L’importance que nous accordons aux traces que nous laissons derrière nous a décuplé avec notre présence sur les plateformes numériques. Elles sont associées ici à des formes de trahison de soi, là à une possible surveillance massive, là encore à une attestation d’une vie numérique étrangère à notre soi réel… Pourtant, les travaux sur l’identité numérique illustrent avec force que le visage qui se dessine sur ces plateformes n’est pas si distinct de notre identité sociale ni différemment constitué. Nos traces n’y sont que plus généralisées et plus imperceptibles. La vie hors du numérique (ou avant le numérique) n’est pas dénuée de ces inscriptions persistantes dans le réel. Ce sont des témoignages, furtifs et variablement contextualisés, de nos agirs, de nos interactions, de notre parcours — personnel, familial, professionnel, communautaire. Or ces traces, vectrices de mémoire, sont parfois tout ce qui nous reste de certaines personnes.

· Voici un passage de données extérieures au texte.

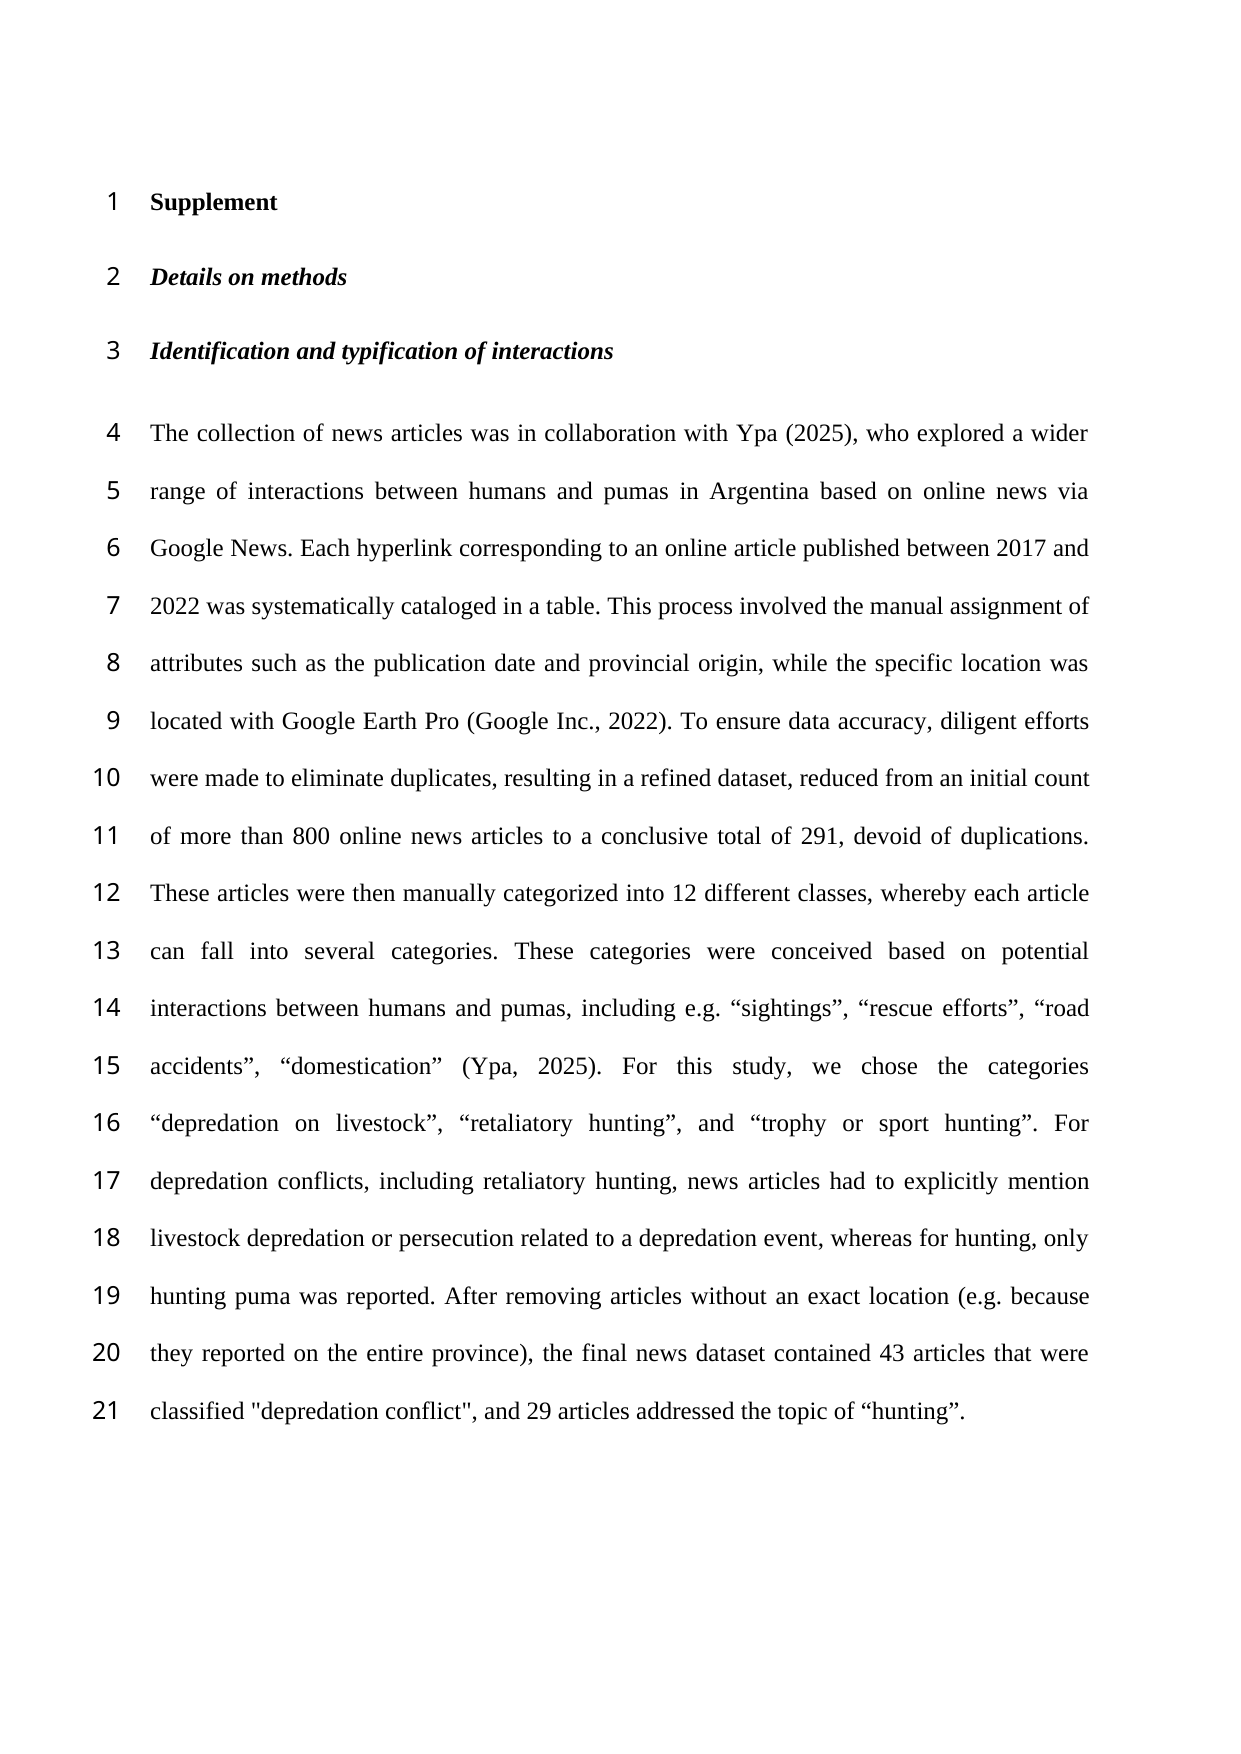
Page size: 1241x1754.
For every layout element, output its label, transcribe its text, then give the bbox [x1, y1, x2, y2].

subtitle Identification and typification of interactions [150, 336, 1090, 364]
subtitle Details on methods [150, 262, 1090, 290]
subtitle Supplement [150, 187, 1090, 216]
text The collection of news articles was in collaboration with Ypa (2025), who explored a wider range of interactions between humans and pumas in Argentina based on online news via Google News. Each hyperlink corresponding to an online article published between 2017 and 2022 was systematically cataloged in a table. This process involved the manual assignment of attributes such as the publication date and provincial origin, while the specific location was located with Google Earth Pro (Google Inc., 2022). To ensure data accuracy, diligent efforts were made to eliminate duplicates, resulting in a refined dataset, reduced from an initial count of more than 800 online news articles to a conclusive total of 291, devoid of duplications. These articles were then manually categorized into 12 different classes, whereby each article can fall into several categories. These categories were conceived based on potential interactions between humans and pumas, including e.g. “sightings”, “rescue efforts”, “road accidents”, “domestication” (Ypa, 2025). For this study, we chose the categories “depredation on livestock”, “retaliatory hunting”, and “trophy or sport hunting”. For depredation conflicts, including retaliatory hunting, news articles had to explicitly mention livestock depredation or persecution related to a depredation event, whereas for hunting, only hunting puma was reported. After removing articles without an exact location (e.g. because they reported on the entire province), the final news dataset contained 43 articles that were classified "depredation conflict", and 29 articles addressed the topic of “hunting”. [150, 418, 1090, 1424]
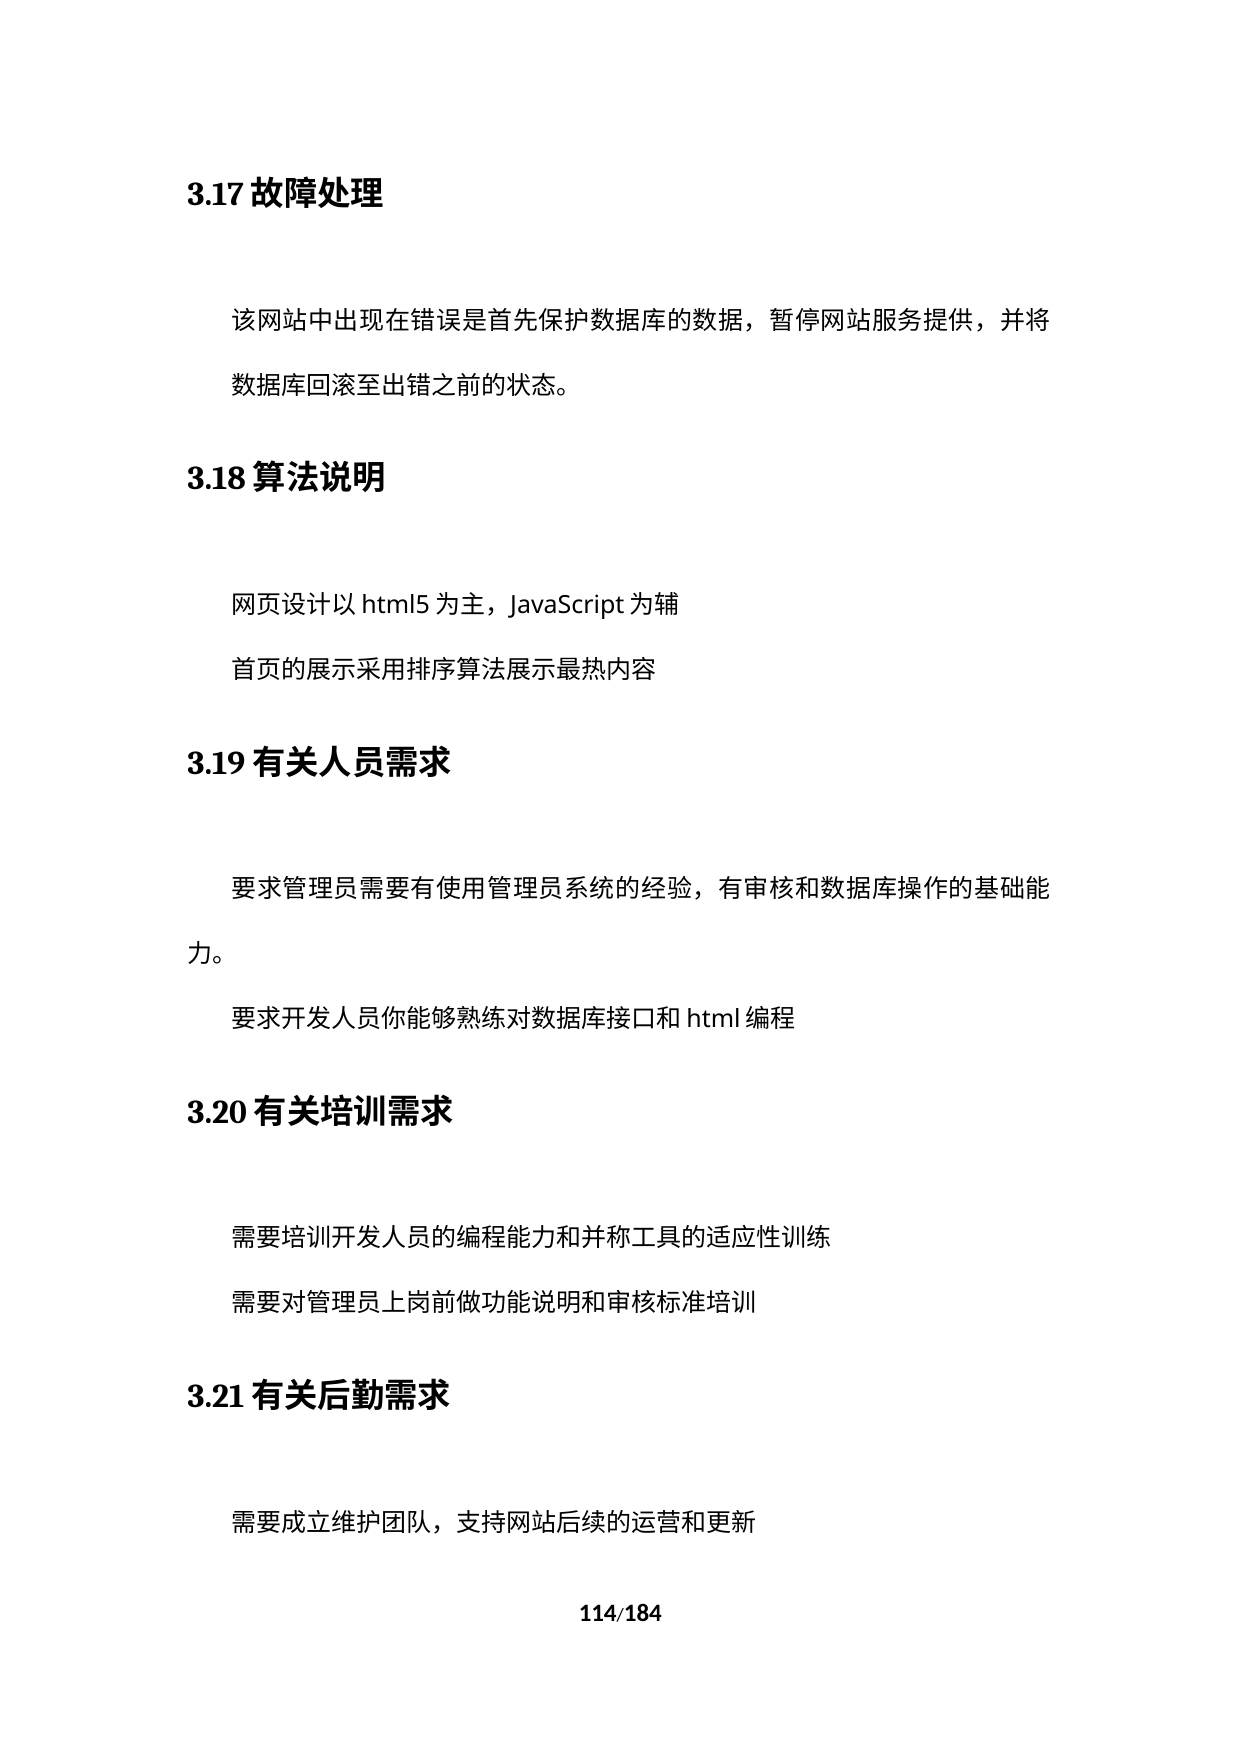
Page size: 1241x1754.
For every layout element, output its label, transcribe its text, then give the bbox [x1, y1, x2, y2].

subtitle 3.19有关人员需求 [187, 727, 1053, 792]
subtitle 3.21有关后勤需求 [187, 1361, 1053, 1426]
text 需要对管理员上岗前做功能说明和审核标准培训 [187, 1268, 1053, 1333]
text 要求开发人员你能够熟练对数据库接口和html编程 [187, 984, 1053, 1049]
subtitle 3.18算法说明 [187, 443, 1053, 508]
text 网页设计以html5为主，JavaScript为辅 [187, 570, 1053, 635]
text 需要培训开发人员的编程能力和并称工具的适应性训练 [187, 1203, 1053, 1268]
text 需要成立维护团队，支持网站后续的运营和更新 [187, 1488, 1053, 1553]
subtitle 3.17故障处理 [187, 158, 1053, 223]
subtitle 3.20有关培训需求 [187, 1076, 1053, 1141]
text 该网站中出现在错误是首先保护数据库的数据，暂停网站服务提供，并将数据库回滚至出错之前的状态。 [231, 286, 1053, 416]
text 要求管理员需要有使用管理员系统的经验，有审核和数据库操作的基础能力。 [187, 854, 1053, 984]
text 首页的展示采用排序算法展示最热内容 [187, 635, 1053, 700]
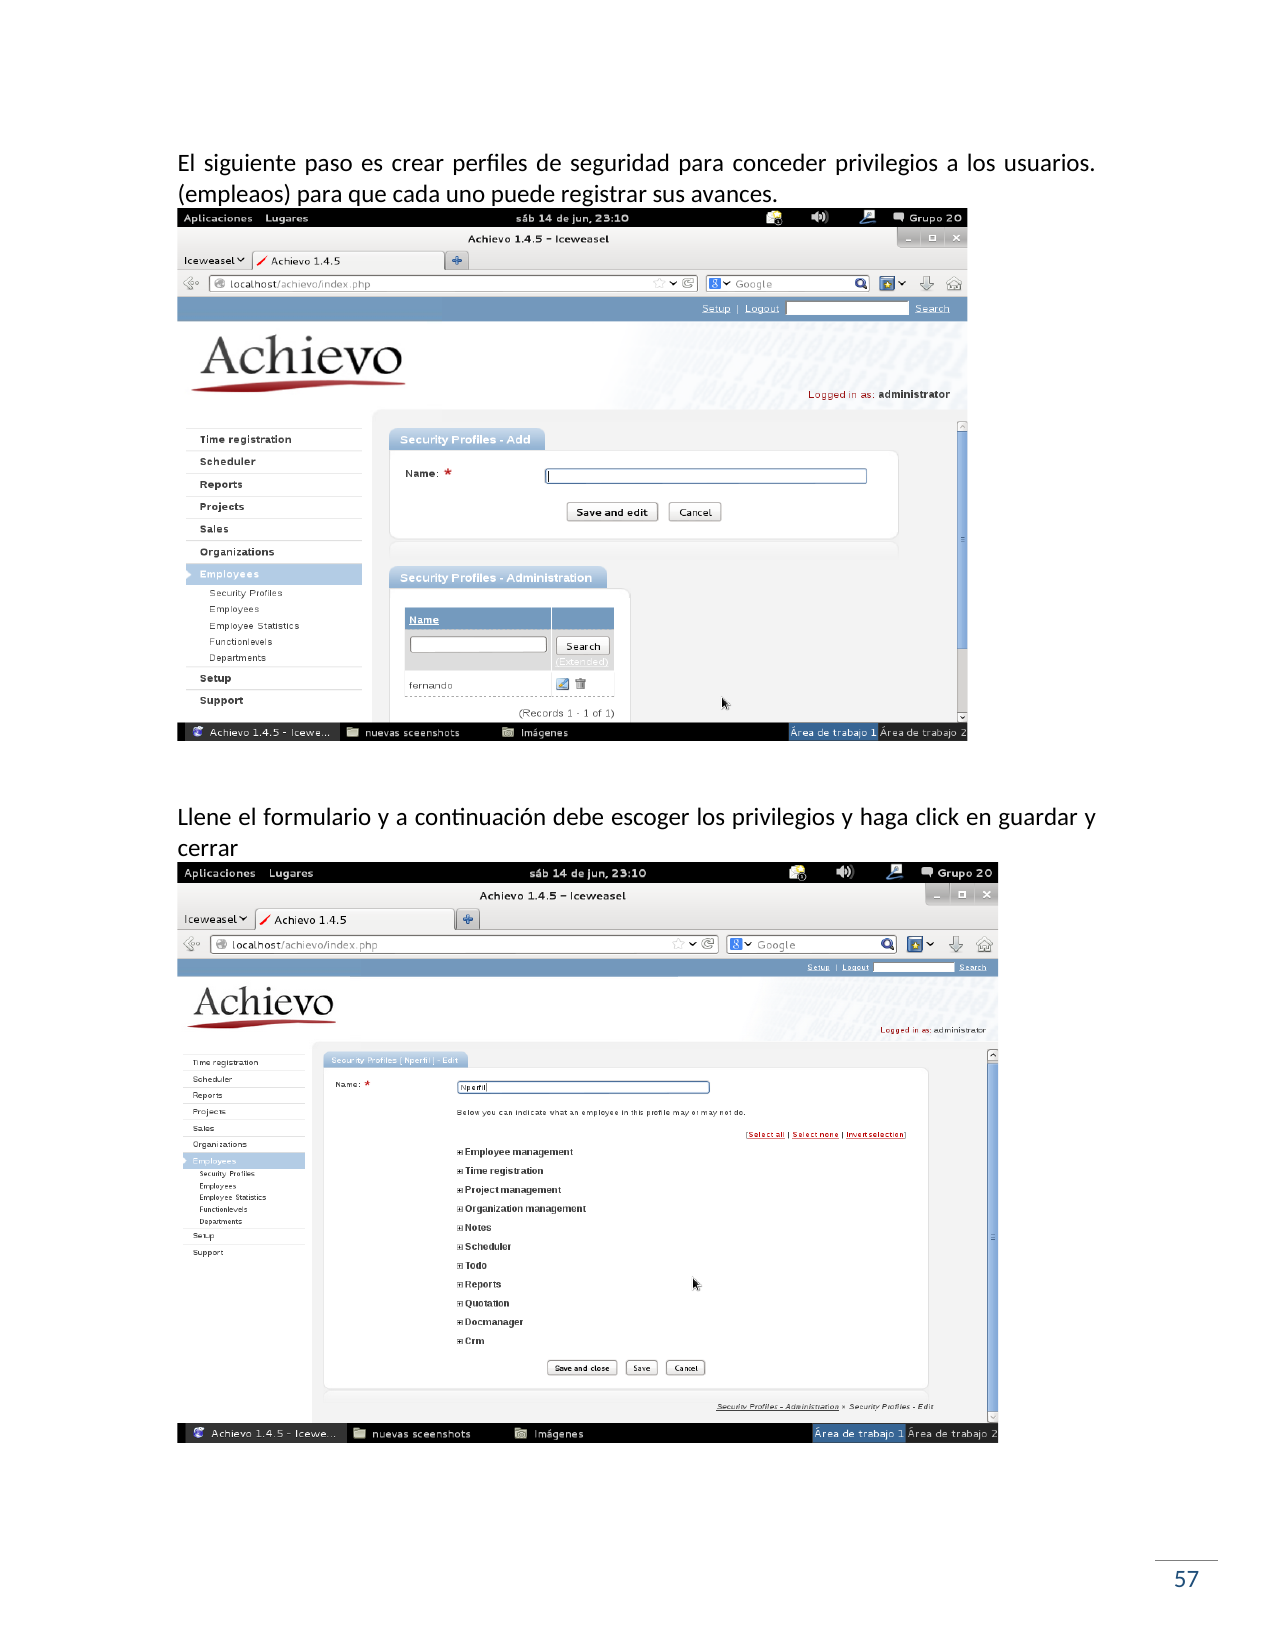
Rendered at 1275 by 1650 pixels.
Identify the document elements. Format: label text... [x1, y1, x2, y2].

Dans Frail Sister (2018), un livre d’artiste croisé avec une biographie semi-imaginaire, Karen Green propose de reconstruire, par la fiction, la vie de sa tante Constance, une femme qui a bourlingué dans les milieux du divertissement (dans l’USO [United Service Organizations] en Europe, pendant la Deuxième Guerre mondiale, puis à New York), avant de s’évanouir mystérieusement. De rares éléments ont échappé à la disparition — quelques photos, des lettres — que l’auteure récupère et augmente avec nombre de photos (véritables) d’archives de cette époque et d’objets disparates (lettres, programmes, partitions de musique). Pour raconter cette vie reconstituée, elle superpose aux images, tel un palimpseste, une frénétique narration maladroitement dactylographiée, créant des pièces détachées à décoder et à réassembler par une lecture qui tient de l’enquête.
La matérialité de ces archives est célébrée par l’ouvrage : toutes les pages les mettent en scène, les documents y occupent tout l’espace ou sont bordés par un cadre blanc. Ce livre constitue une forme de curation documentaire où l’éditorialisation prédomine : la sélection des pièces s’accompagne d’une réécriture concrète. Les artefacts (« art made of selected facts », comme le dit bien Elaine Sexton [2018]) sont intensément manipulés : outre cette trame dactylographiée, des interventions diverses modifient les archives — du ruban adhésif, de la peinture, des découpes, des superpositions, des brûlures, des annotations, etc. Mais cette célébration est trompeuse : la dimension visuelle n’est pas une simple transposition d’un mode d’attestation du réel, mais un « geste médié par la saisie esthétisante » (Audet et Fugère, 2018) qui détache l’objet, l’archive de son contexte et qui l’inscrit dans un environnement discursif singulier, dans une fiction distincte. La médialité surinvestie de Frail Sister, commune dans la pratique artistique du collage, entre ici étonnamment en écho avec les usages des cultures numériques, où de tels déplacements (médiatiques autant que sémantiques) sont légion.
L’idée de déplacement n’est ni innocente ni gratuite. L’ouvrage de Green est profondément marqué par la thématique de la disparition, de l’effacement de la mémoire — la mémoire des femmes, qui plus est, elles qui, hier comme aujourd’hui, luttent sans relâche contre l’ignorance, le mépris et l’oubli. Le recours à ces transpositions, à ces réactualisations participe étroitement de la logique de persistance des données mise en pratique par les œuvres en contexte numérique afin de combattre l’obsolescence ou la perte (Kevin Kelly disait de la copie qu’il s’agissait du mode de sauvegarde le plus sécuritaire [2008]). La proposition de Karen Green, entre art et médialité, s’inscrit avec intelligence et sensibilité dans cette démarche visant à contrer l’effacement et l’oubli du destin des femmes.